__THE TASK__. Return all lines from the listing below that include the word "performed".

__PROVIDED DATA__.
++++++++

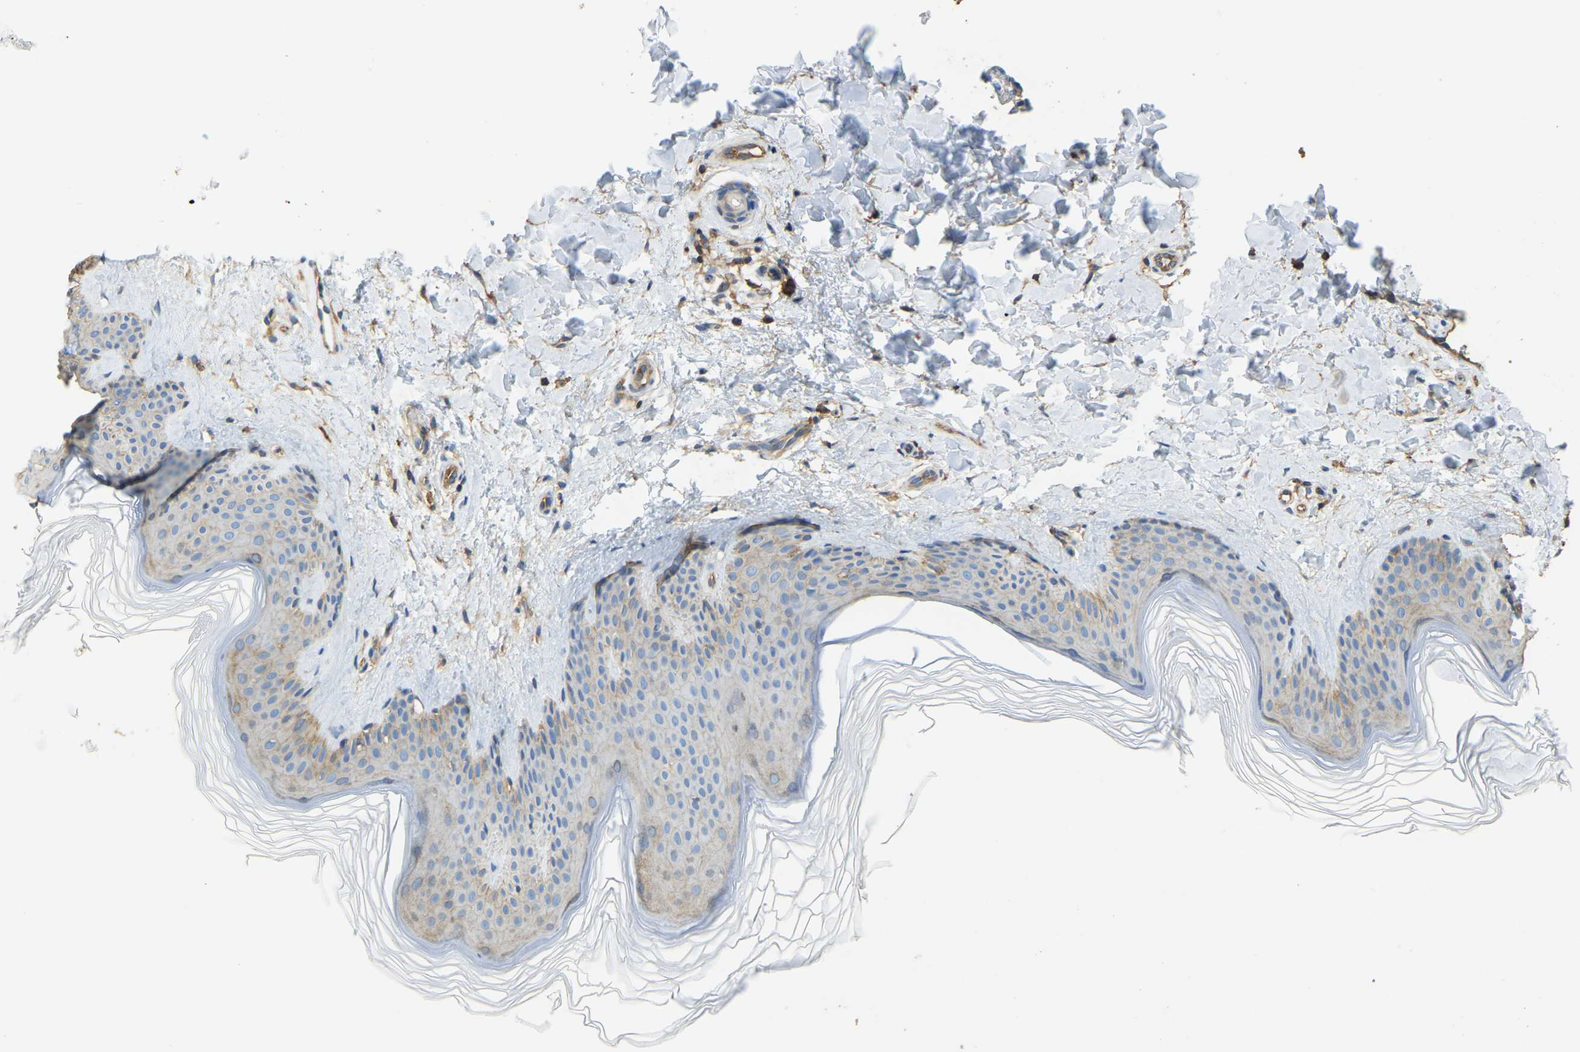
{"staining": {"intensity": "weak", "quantity": ">75%", "location": "cytoplasmic/membranous"}, "tissue": "skin", "cell_type": "Fibroblasts", "image_type": "normal", "snomed": [{"axis": "morphology", "description": "Normal tissue, NOS"}, {"axis": "morphology", "description": "Malignant melanoma, Metastatic site"}, {"axis": "topography", "description": "Skin"}], "caption": "High-power microscopy captured an IHC micrograph of unremarkable skin, revealing weak cytoplasmic/membranous staining in about >75% of fibroblasts. The staining was performed using DAB to visualize the protein expression in brown, while the nuclei were stained in blue with hematoxylin (Magnification: 20x).", "gene": "AHNAK", "patient": {"sex": "male", "age": 41}}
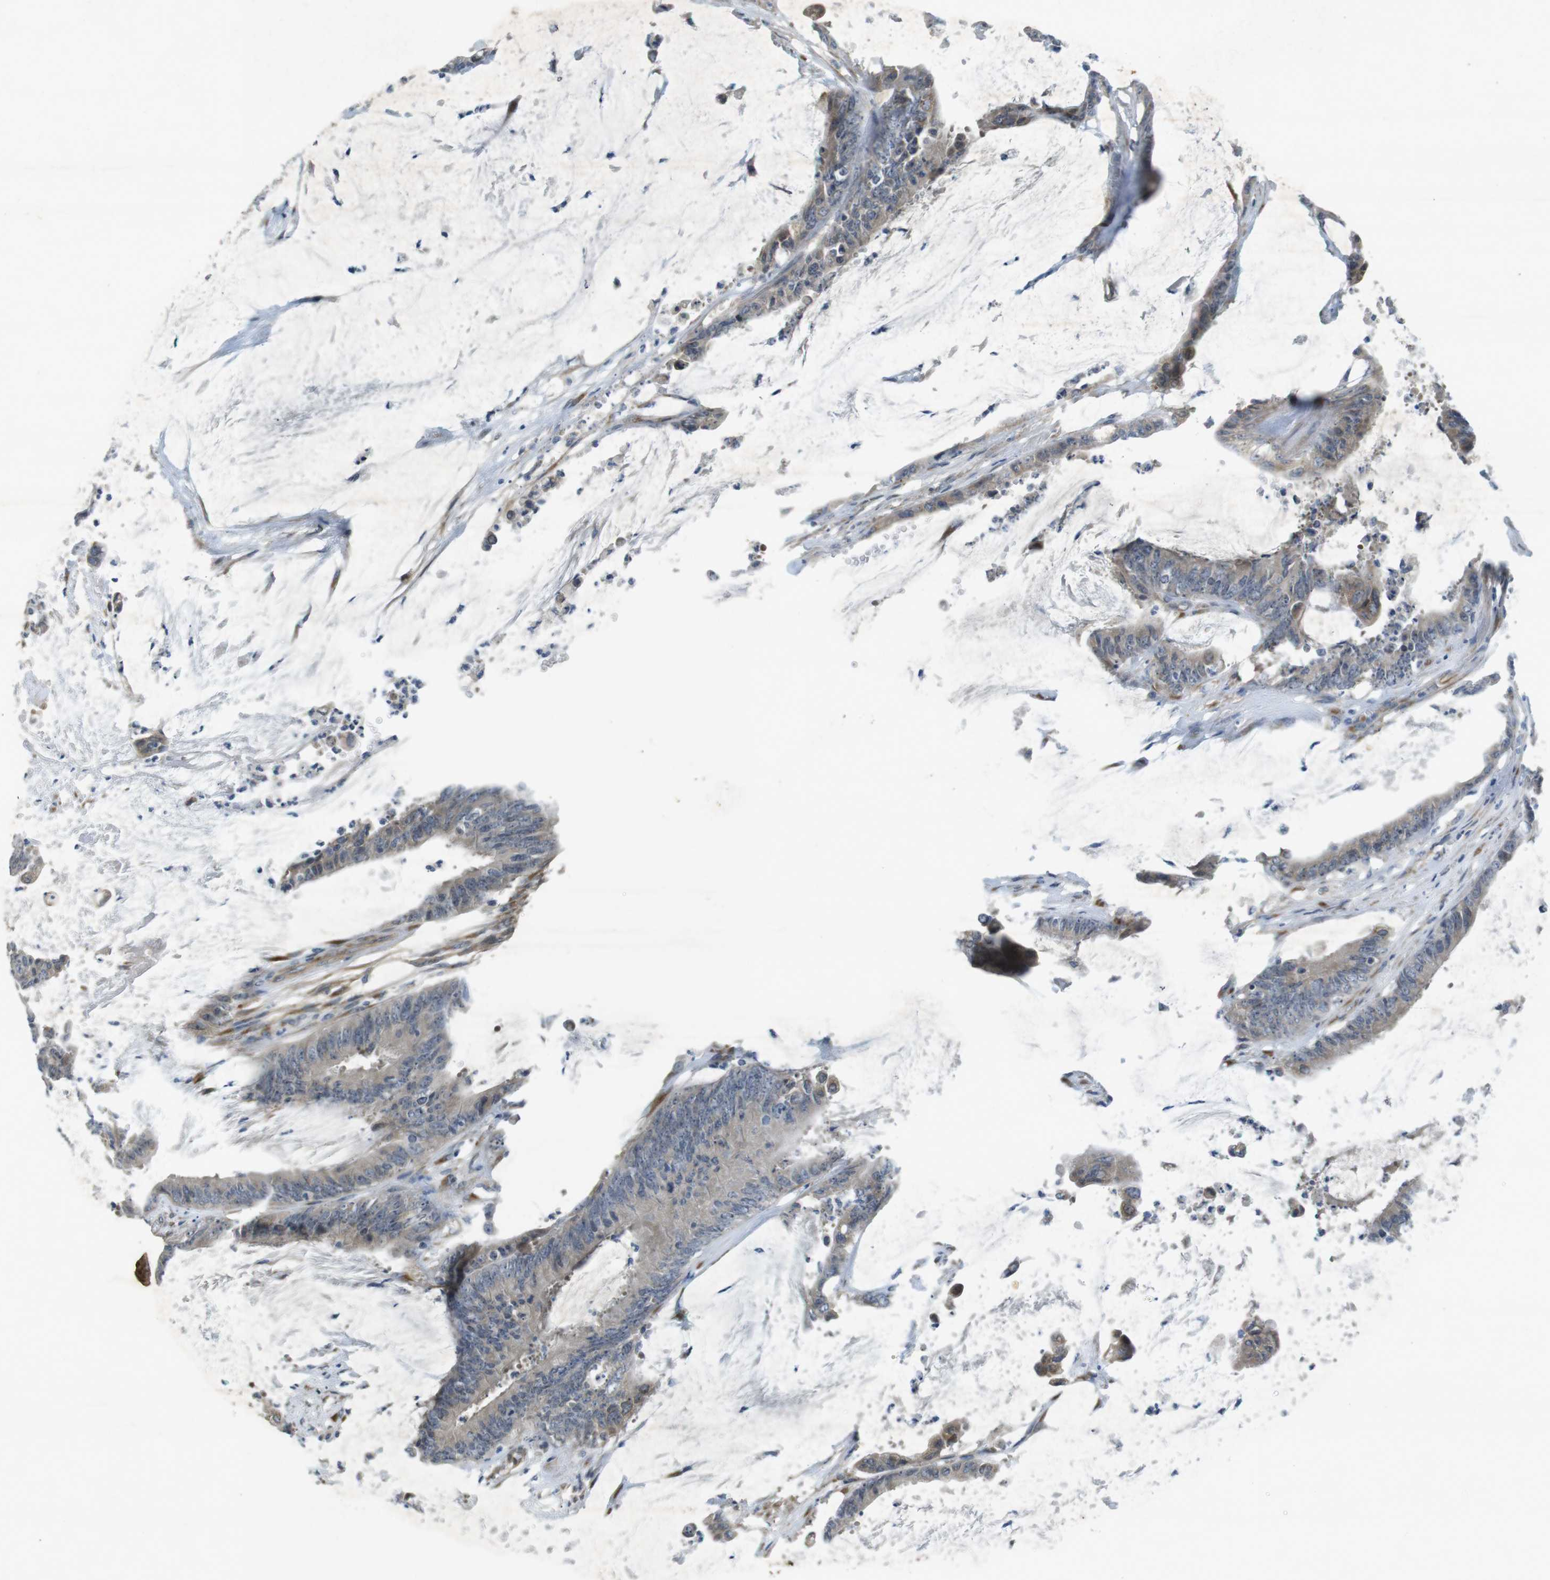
{"staining": {"intensity": "weak", "quantity": "<25%", "location": "cytoplasmic/membranous"}, "tissue": "colorectal cancer", "cell_type": "Tumor cells", "image_type": "cancer", "snomed": [{"axis": "morphology", "description": "Adenocarcinoma, NOS"}, {"axis": "topography", "description": "Rectum"}], "caption": "High power microscopy micrograph of an IHC image of adenocarcinoma (colorectal), revealing no significant positivity in tumor cells. The staining is performed using DAB (3,3'-diaminobenzidine) brown chromogen with nuclei counter-stained in using hematoxylin.", "gene": "FLCN", "patient": {"sex": "female", "age": 66}}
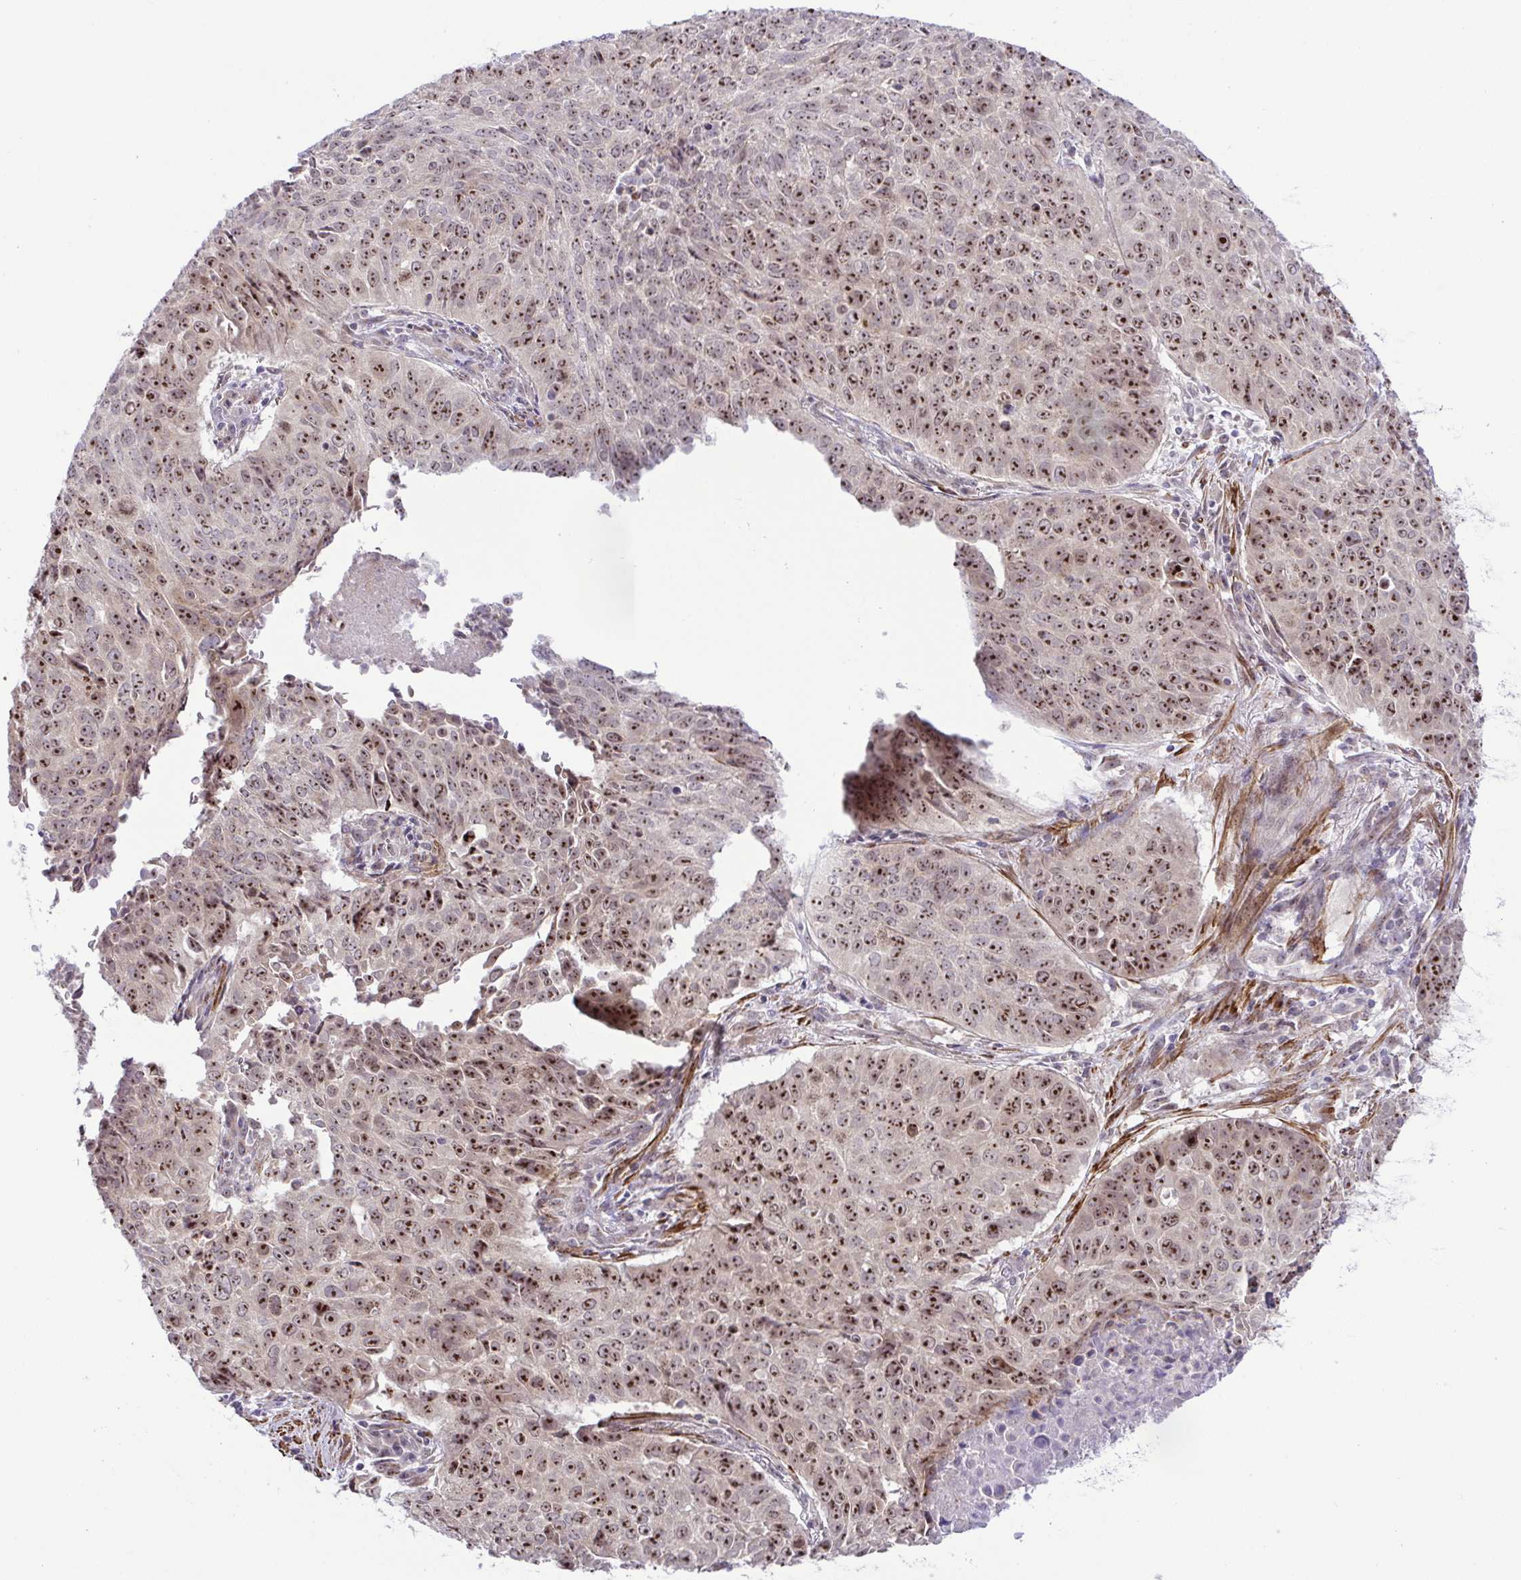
{"staining": {"intensity": "strong", "quantity": ">75%", "location": "nuclear"}, "tissue": "lung cancer", "cell_type": "Tumor cells", "image_type": "cancer", "snomed": [{"axis": "morphology", "description": "Normal tissue, NOS"}, {"axis": "morphology", "description": "Squamous cell carcinoma, NOS"}, {"axis": "topography", "description": "Bronchus"}, {"axis": "topography", "description": "Lung"}], "caption": "Lung cancer stained with a brown dye demonstrates strong nuclear positive staining in about >75% of tumor cells.", "gene": "RSL24D1", "patient": {"sex": "male", "age": 64}}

++++++++

__REPLY__.
{"staining": {"intensity": "weak", "quantity": ">75%", "location": "cytoplasmic/membranous"}, "tissue": "skin", "cell_type": "Fibroblasts", "image_type": "normal", "snomed": [{"axis": "morphology", "description": "Normal tissue, NOS"}, {"axis": "morphology", "description": "Malignant melanoma, Metastatic site"}, {"axis": "topography", "description": "Skin"}], "caption": "High-power microscopy captured an IHC micrograph of unremarkable skin, revealing weak cytoplasmic/membranous staining in about >75% of fibroblasts. The staining was performed using DAB to visualize the protein expression in brown, while the nuclei were stained in blue with hematoxylin (Magnification: 20x).", "gene": "AHNAK", "patient": {"sex": "male", "age": 41}}
{"staining": {"intensity": "weak", "quantity": "<25%", "location": "cytoplasmic/membranous"}, "tissue": "colorectal cancer", "cell_type": "Tumor cells", "image_type": "cancer", "snomed": [{"axis": "morphology", "description": "Adenocarcinoma, NOS"}, {"axis": "topography", "description": "Rectum"}], "caption": "High power microscopy micrograph of an IHC image of adenocarcinoma (colorectal), revealing no significant positivity in tumor cells. The staining is performed using DAB (3,3'-diaminobenzidine) brown chromogen with nuclei counter-stained in using hematoxylin.", "gene": "FLCN", "patient": {"sex": "female", "age": 66}}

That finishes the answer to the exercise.